[Tasks to carry out]:
a) According to the patch note below, on which kernel version was the rewritten direct I/O code tested?
b) List every column heading in the size table in the patch note below.
c) Return the passage of the patch note below starting at "This is a re-write" and ending at "and/or comments welcome.".

[Extracted text]:
□ □ □ □

[rfc patch 1/2] direct-io: rewrite to handle non-512 aligned user address

This is a re-write of direct i/o so that it does not depend on the
user address being a multiple of 512.  This is necessary to allow
relaxing the address alignment check in the 2nd patch.

I have tested this on 2.6.13-rc2 with a variety of i/o sizes and
i/o offsets on ext3 without problems (with 512 alignment).  It even
make the code smaller:

   text    data     bss     dec     hex filename
   7668       0       0    7668    1df4 direct-io.o original
   7160       0       0    7160    1bf8 direct-io.o patched

Any additional testing and/or comments welcome.

□ □ □ □

[Given material]:

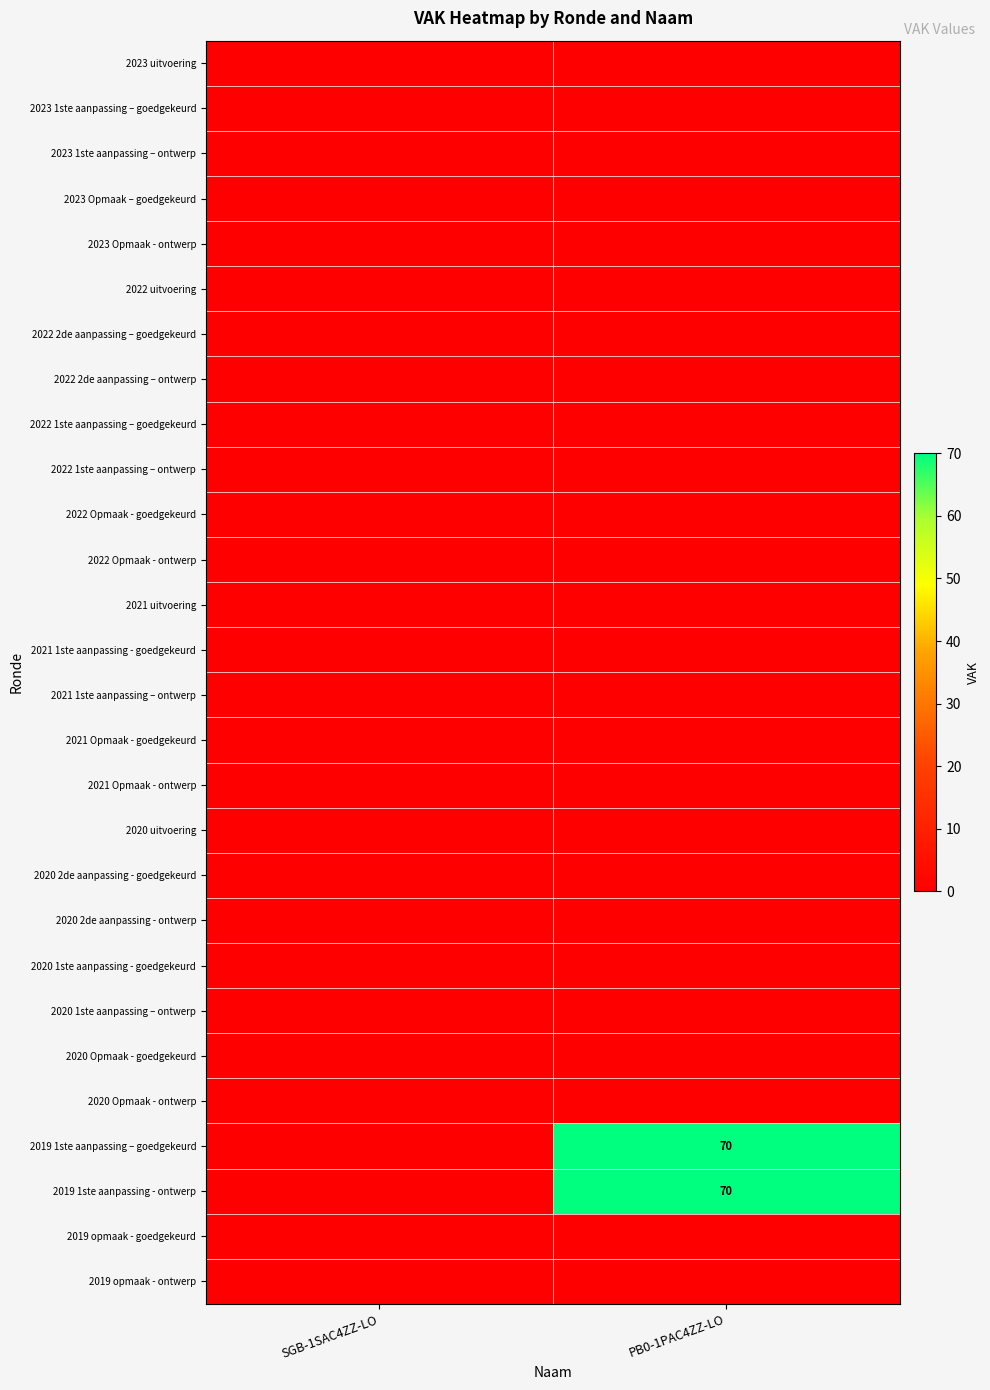

Rank the series by their maximum value, from highest to lowest.

2019 1ste aanpassing – goedgekeurd, 2019 1ste aanpassing - ontwerp, 2023 uitvoering, 2023 1ste aanpassing – goedgekeurd, 2023 1ste aanpassing – ontwerp, 2023 Opmaak – goedgekeurd, 2023 Opmaak - ontwerp, 2022 uitvoering, 2022 2de aanpassing – goedgekeurd, 2022 2de aanpassing – ontwerp, 2022 1ste aanpassing – goedgekeurd, 2022 1ste aanpassing – ontwerp, 2022 Opmaak - goedgekeurd, 2022 Opmaak - ontwerp, 2021 uitvoering, 2021 1ste aanpassing - goedgekeurd, 2021 1ste aanpassing – ontwerp, 2021 Opmaak - goedgekeurd, 2021 Opmaak - ontwerp, 2020 uitvoering, 2020 2de aanpassing - goedgekeurd, 2020 2de aanpassing - ontwerp, 2020 1ste aanpassing - goedgekeurd, 2020 1ste aanpassing – ontwerp, 2020 Opmaak - goedgekeurd, 2020 Opmaak - ontwerp, 2019 opmaak - goedgekeurd, 2019 opmaak - ontwerp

□ □ □ □

[Task-by-task outputs]:
a) 2.6.13-rc2

b) text, data, bss, dec, hex, filename

c)
This is a re-write of direct i/o so that it does not depend on the
user address being a multiple of 512.  This is necessary to allow
relaxing the address alignment check in the 2nd patch.

I have tested this on 2.6.13-rc2 with a variety of i/o sizes and
i/o offsets on ext3 without problems (with 512 alignment).  It even
make the code smaller:

   text    data     bss     dec     hex filename
   7668       0       0    7668    1df4 direct-io.o original
   7160       0       0    7160    1bf8 direct-io.o patched

Any additional testing and/or comments welcome.